● Task
Match the string "moved" against each line below, and copy every line that matches.

● Data in this exercise
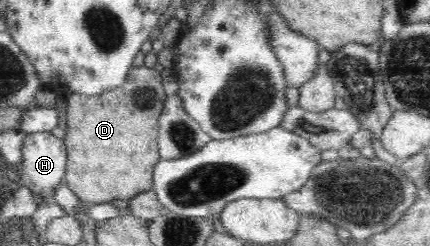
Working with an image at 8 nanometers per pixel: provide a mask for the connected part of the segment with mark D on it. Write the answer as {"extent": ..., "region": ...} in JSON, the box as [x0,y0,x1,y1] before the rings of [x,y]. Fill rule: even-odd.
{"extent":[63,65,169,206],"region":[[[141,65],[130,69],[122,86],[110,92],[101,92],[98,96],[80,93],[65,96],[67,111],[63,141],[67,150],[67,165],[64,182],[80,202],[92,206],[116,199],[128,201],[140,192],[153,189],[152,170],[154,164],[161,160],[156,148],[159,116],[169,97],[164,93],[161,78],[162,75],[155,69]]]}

==

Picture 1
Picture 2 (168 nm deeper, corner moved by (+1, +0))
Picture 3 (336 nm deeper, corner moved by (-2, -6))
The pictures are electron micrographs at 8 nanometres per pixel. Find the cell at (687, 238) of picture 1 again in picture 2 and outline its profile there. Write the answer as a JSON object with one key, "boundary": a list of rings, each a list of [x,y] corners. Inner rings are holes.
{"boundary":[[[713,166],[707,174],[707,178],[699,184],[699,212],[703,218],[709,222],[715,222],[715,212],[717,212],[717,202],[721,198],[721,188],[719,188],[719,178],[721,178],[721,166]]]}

...

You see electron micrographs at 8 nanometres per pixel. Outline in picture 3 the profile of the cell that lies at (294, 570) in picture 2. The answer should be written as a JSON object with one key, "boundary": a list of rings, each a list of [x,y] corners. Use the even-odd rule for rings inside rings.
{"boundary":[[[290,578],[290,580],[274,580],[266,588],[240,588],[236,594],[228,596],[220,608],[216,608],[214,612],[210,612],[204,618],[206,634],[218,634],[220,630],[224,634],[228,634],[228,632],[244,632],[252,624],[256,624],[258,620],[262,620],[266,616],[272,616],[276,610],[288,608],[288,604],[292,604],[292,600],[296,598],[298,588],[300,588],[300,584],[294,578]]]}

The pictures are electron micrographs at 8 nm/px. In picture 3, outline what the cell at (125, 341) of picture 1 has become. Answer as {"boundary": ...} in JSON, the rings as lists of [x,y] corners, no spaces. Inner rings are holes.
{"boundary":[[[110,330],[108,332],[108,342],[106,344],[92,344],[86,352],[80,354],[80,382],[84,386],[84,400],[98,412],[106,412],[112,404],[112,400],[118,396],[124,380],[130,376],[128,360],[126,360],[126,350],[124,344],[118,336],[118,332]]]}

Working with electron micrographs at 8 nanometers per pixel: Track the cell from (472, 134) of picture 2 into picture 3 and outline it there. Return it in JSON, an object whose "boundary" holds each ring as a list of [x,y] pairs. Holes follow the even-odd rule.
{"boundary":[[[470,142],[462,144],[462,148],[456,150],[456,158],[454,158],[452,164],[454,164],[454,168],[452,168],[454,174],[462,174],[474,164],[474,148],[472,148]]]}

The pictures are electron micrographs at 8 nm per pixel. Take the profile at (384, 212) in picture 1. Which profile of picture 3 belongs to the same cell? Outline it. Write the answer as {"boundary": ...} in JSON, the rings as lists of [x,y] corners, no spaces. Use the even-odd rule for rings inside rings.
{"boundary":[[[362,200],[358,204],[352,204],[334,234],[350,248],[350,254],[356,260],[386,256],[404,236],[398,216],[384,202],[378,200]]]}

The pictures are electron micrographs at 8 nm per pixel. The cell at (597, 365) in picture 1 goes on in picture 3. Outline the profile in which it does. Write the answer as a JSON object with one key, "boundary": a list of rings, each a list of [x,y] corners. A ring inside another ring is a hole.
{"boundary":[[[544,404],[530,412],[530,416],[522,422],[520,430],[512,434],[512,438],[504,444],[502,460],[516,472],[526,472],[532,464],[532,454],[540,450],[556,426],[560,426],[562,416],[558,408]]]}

● Completed task
Picture 2 (168 nm deeper, corner moved by (+1, +0))
Picture 3 (336 nm deeper, corner moved by (-2, -6))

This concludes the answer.